Ghana, a country in the western part of Africa, has a population of approximately 31 million with a very rich culture. The population is mainly composed of three main sects of religion: Christianity, Islam, and the traditional religions. According to the 2021 census of Ghanaians, 71.3% are Christians, 19.9% Muslims, 3.2% Traditionalists, and 3.6% belong to other forms of religion. All these groups believe in God but worship him differently. Ghanaians are very religious and believe that whatever happens to them has a spiritual basis; they also recognize the role of the supernatural in healing diseases.
History has it that, during the precolonial era, the population relied on the traditional priest and the use of herbs for healing, as sickness was believed to be caused by spirits. The traditional leader and herbalist either employed herbs or incantations to exorcise the spirit—or both—to heal the sick.
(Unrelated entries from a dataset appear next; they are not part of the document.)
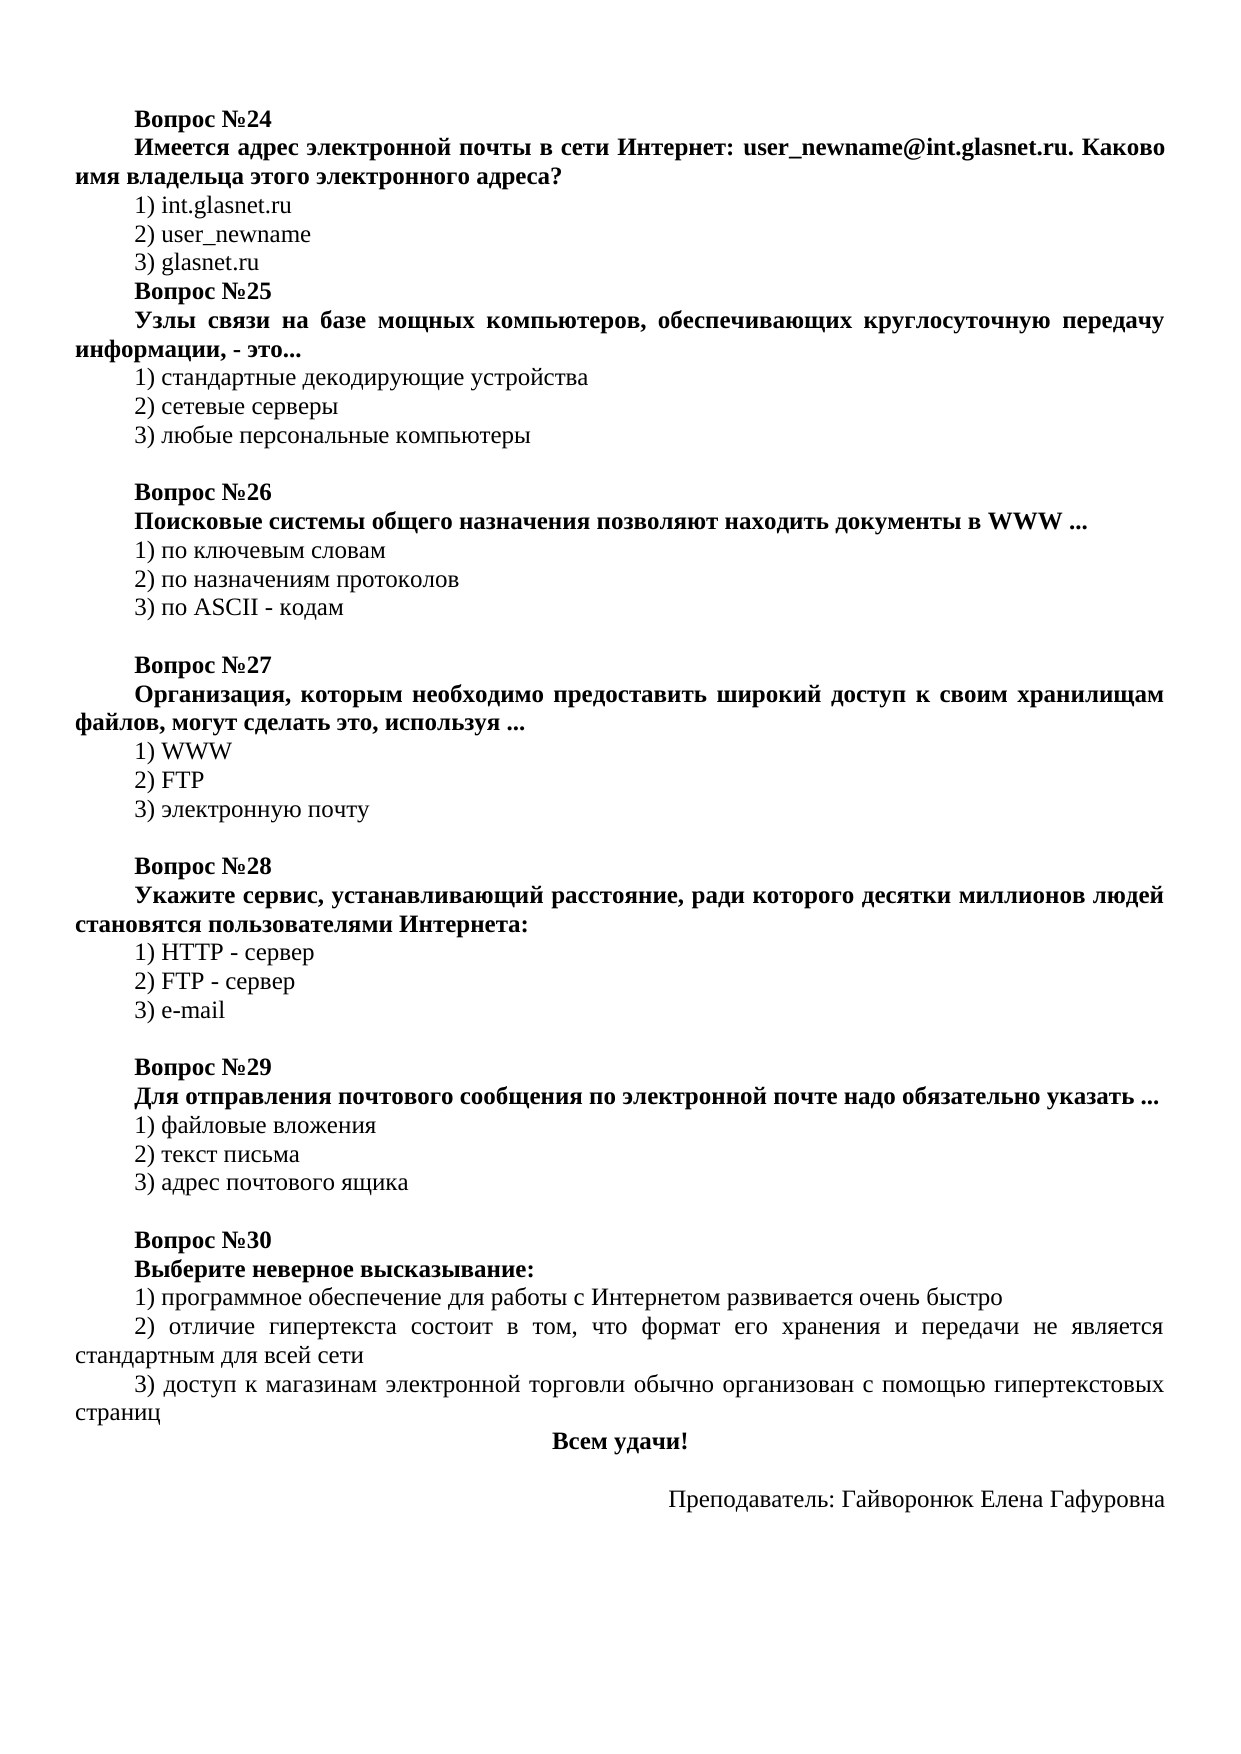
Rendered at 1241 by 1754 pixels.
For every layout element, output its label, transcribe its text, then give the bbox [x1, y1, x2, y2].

text 3) любые персональные компьютеры [75, 420, 1165, 449]
text Преподаватель: Гайворонюк Елена Гафуровна [75, 1484, 1165, 1513]
text Вопрос №26 [75, 477, 1165, 506]
text 2) отличие гипертекста состоит в том, что формат его хранения и передачи не является стандартным для всей сети [75, 1311, 1165, 1369]
text 2) по назначениям протоколов [75, 564, 1165, 592]
text 3) e-mail [75, 995, 1165, 1024]
text 2) сетевые серверы [75, 391, 1165, 420]
text Вопрос №29 [75, 1052, 1165, 1081]
text 1) файловые вложения [75, 1110, 1165, 1139]
text Укажите сервис, устанавливающий расстояние, ради которого десятки миллионов людей становятся пользователями Интернета: [75, 880, 1165, 937]
text 1) стандартные декодирующие устройства [75, 362, 1165, 391]
text Узлы связи на базе мощных компьютеров, обеспечивающих круглосуточную передачу информации, - это... [75, 305, 1165, 362]
text 2) user_newname [75, 219, 1165, 247]
text 3) доступ к магазинам электронной торговли обычно организован с помощью гипертекстовых страниц [75, 1369, 1165, 1426]
text Имеется адрес электронной почты в сети Интернет: user_newname@int.glasnet.ru. Каково имя владельца этого электронного адреса? [75, 132, 1165, 190]
text 3) адрес почтового ящика [75, 1167, 1165, 1196]
text 1) HTTP - сервер [75, 937, 1165, 966]
text 1) программное обеспечение для работы с Интернетом развивается очень быстро [75, 1282, 1165, 1311]
text 3) электронную почту [75, 794, 1165, 822]
text 2) FTP [75, 765, 1165, 794]
text 1) по ключевым словам [75, 535, 1165, 564]
text 2) FTP - сервер [75, 966, 1165, 995]
text Вопрос №24 [75, 104, 1165, 132]
text 3) glasnet.ru [75, 247, 1165, 276]
text 3) по ASCII - кодам [75, 592, 1165, 621]
text 2) текст письма [75, 1139, 1165, 1167]
text Поисковые системы общего назначения позволяют находить документы в WWW ... [75, 506, 1165, 535]
text Вопрос №25 [75, 276, 1165, 305]
text Выберите неверное высказывание: [75, 1254, 1165, 1282]
text 1) int.glasnet.ru [75, 190, 1165, 219]
text 1) WWW [75, 736, 1165, 765]
text Вопрос №30 [75, 1225, 1165, 1254]
text Всем удачи! [75, 1426, 1165, 1455]
text Вопрос №28 [75, 851, 1165, 880]
text Организация, которым необходимо предоставить широкий доступ к своим хранилищам файлов, могут сделать это, используя ... [75, 679, 1165, 736]
text Для отправления почтового сообщения по электронной почте надо обязательно указать ... [75, 1081, 1165, 1110]
text Вопрос №27 [75, 650, 1165, 679]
Some people were healed, others were not!
Also, during the colonial era, people had to travel several miles to missionary hospitals to seek healthcare if the priest's traditional healing method did not work. While the sick were at the missionary hospitals, health professionals shared the saving grace of Jesus with them while using medical approaches. Many of these patients accepted Jesus as Savior, which is now evident in the religious statistics stated earlier.
Health evangelism uses the fundamental laws of health to speak to souls. Health professionals in Ghana employ two main ways to reach their society with health evangelism: the hospital and the community. Though it is common for pastors and evangelists to come to the hospitals to share the Word of God with sick people every morning—this is called morning devotion in Ghana—it is also not uncommon to see health professionals playing this role. Though some physicians occasionally do this, this health evangelism role is mostly played by Christian nurses, as they spend more time with the patients. Before giving morning medications, the nurses lead patients through a session of prayer and worship, and the Word of God is shared. Those who want to give their lives to Christ are led to do so.
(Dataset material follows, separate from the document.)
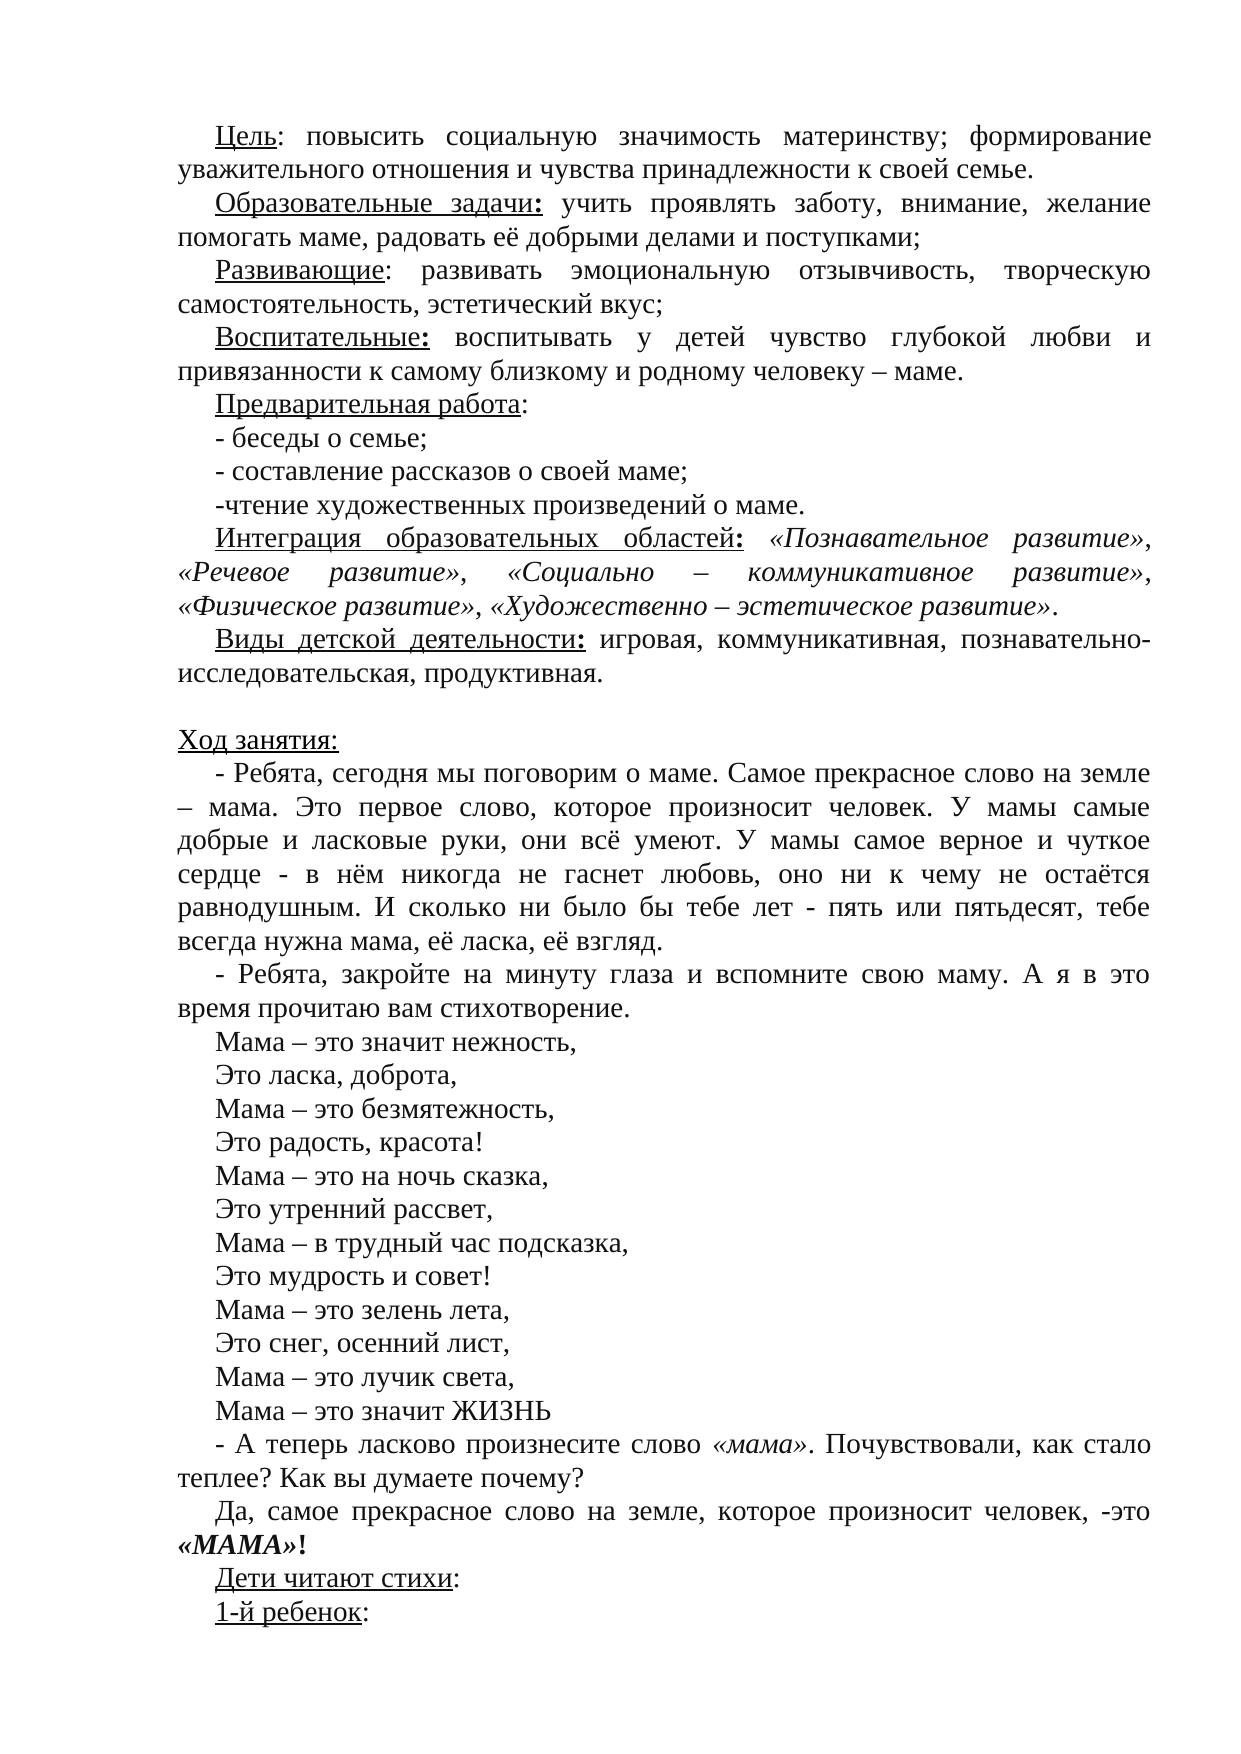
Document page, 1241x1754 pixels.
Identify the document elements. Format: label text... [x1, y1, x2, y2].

From personal experience as a health evangelist, the prayers and words of encouragement given to patients offer them hope and help them to forgive themselves and those who may have wronged them. Ghanaians tend to have confidence in the nurses providing this spiritual care and may open up to them, contributing to an earlier recovery or peaceful death.
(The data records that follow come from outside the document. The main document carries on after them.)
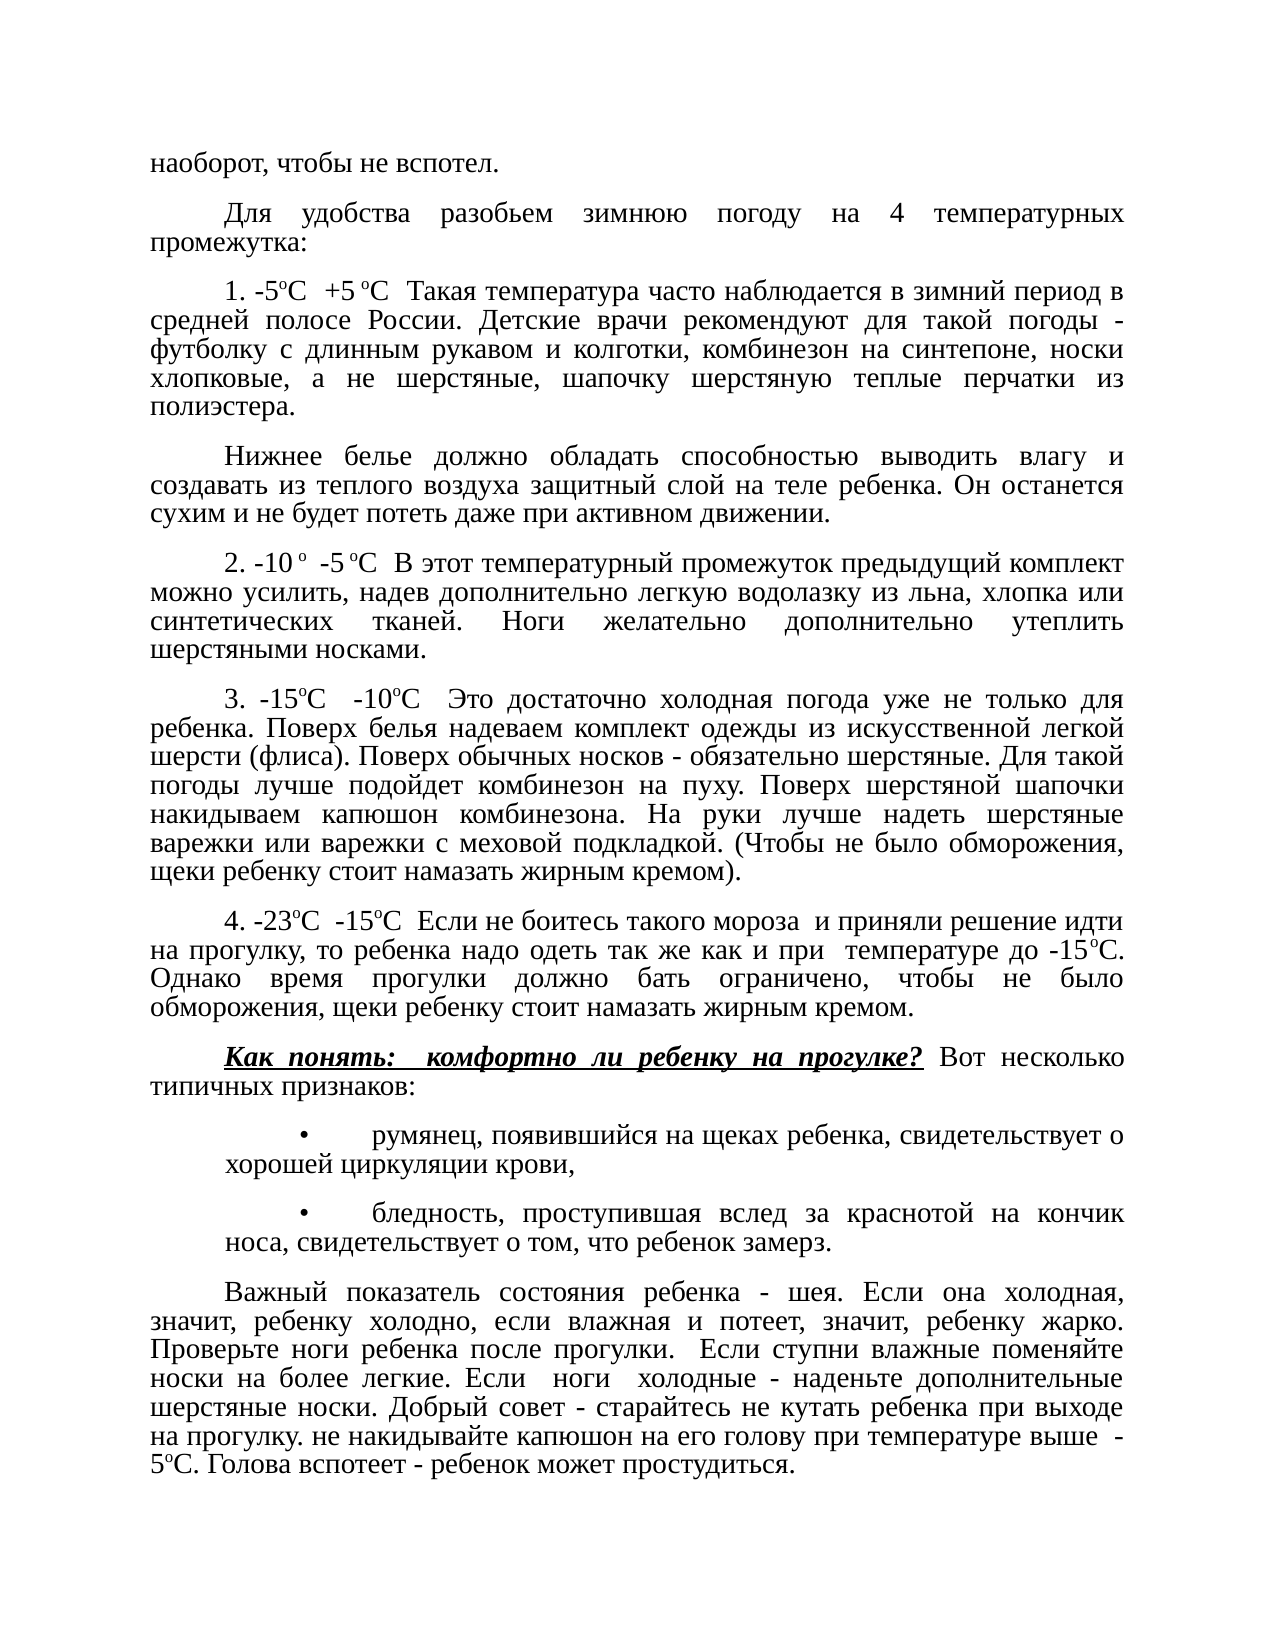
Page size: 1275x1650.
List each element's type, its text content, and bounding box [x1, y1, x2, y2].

text Нижнее белье должно обладать способностью выводить влагу и создавать из теплого воздуха защитный слой на теле ребенка. Он останется сухим и не будет потеть даже при активном движении. [150, 442, 1125, 529]
text 3. -15оС -10оС Это достаточно холодная погода уже не только для ребенка. Поверх белья надеваем комплект одежды из искусственной легкой шерсти (флиса). Поверх обычных носков - обязательно шерстяные. Для такой погоды лучше подойдет комбинезон на пуху. Поверх шерстяной шапочки накидываем капюшон комбинезона. На руки лучше надеть шерстяные варежки или варежки с меховой подкладкой. (Чтобы не было обморожения, щеки ребенку стоит намазать жирным кремом). [150, 685, 1125, 887]
list бледность, проступившая вслед за краснотой на кончик носа, свидетельствует о том, что ребенок замерз. [225, 1200, 1125, 1257]
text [150, 150, 1125, 179]
list румянец, появившийся на щеках ребенка, свидетельствует о хорошей циркуляции крови, [225, 1122, 1125, 1179]
text Важный показатель состояния ребенка - шея. Если она холодная, значит, ребенку холодно, если влажная и потеет, значит, ребенку жарко. Проверьте ноги ребенка после прогулки. Если ступни влажные поменяйте носки на более легкие. Если ноги холодные - наденьте дополнительные шерстяные носки. Добрый совет - старайтесь не кутать ребенка при выходе на прогулку. не накидывайте капюшон на его голову при температуре выше -5оС. Голова вспотеет - ребенок может простудиться. [150, 1278, 1125, 1479]
text 4. -23оС -15оС Если не боитесь такого мороза и приняли решение идти на прогулку, то ребенка надо одеть так же как и при температуре до -15оС. Однако время прогулки должно бать ограничено, чтобы не было обморожения, щеки ребенку стоит намазать жирным кремом. [150, 907, 1125, 1022]
text 1. -5оС +5 оС Такая температура часто наблюдается в зимний период в средней полосе России. Детские врачи рекомендуют для такой погоды - футболку с длинным рукавом и колготки, комбинезон на синтепоне, носки хлопковые, а не шерстяные, шапочку шерстяную теплые перчатки из полиэстера. [150, 278, 1125, 422]
text 2. -10 о -5 оС В этот температурный промежуток предыдущий комплект можно усилить, надев дополнительно легкую водолазку из льна, хлопка или синтетических тканей. Ноги желательно дополнительно утеплить шерстяными носками. [150, 549, 1125, 664]
text Для удобства разобьем зимнюю погоду на 4 температурных промежутка: [150, 199, 1125, 257]
text Как понять: комфортно ли ребенку на прогулке? Вот несколько типичных признаков: [150, 1043, 1125, 1101]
Another common means of health evangelizing is through community health evangelism. During Christian festivities such as Christmas or Easter, nongovernmental organizations and churches, as well as health science students in various university and college campuses, raise funds to organize free medical care for hard-to-reach communities in Ghana. During this period, the volunteer workers offer free medical services to the community; people in these communities otherwise would have to pay huge sums of money to access these services at the hospital. As a way of sustaining peoples' access to healthcare when sick, some of these Christian groups also enroll people on the National Health Insurance Scheme. Aside from providing healthcare, the groups reach out to the community to evangelize and organize crusades for residents. Miracles do happen during some of these crusades.
This community health evangelism is helpful as community members identified as having diseases requiring specialist attention are referred to nearby hospitals for further management. Common conditions identified during such health evangelism include tumors, hypertension, diabetes, and infected wounds. These conditions otherwise may have been attributed by the people affected to the doing of an evil person or as punishment for sins. Data from these medical outreaches are reported to the local health directorate for appropriate intervention and give an idea about the health or disease profile of the people.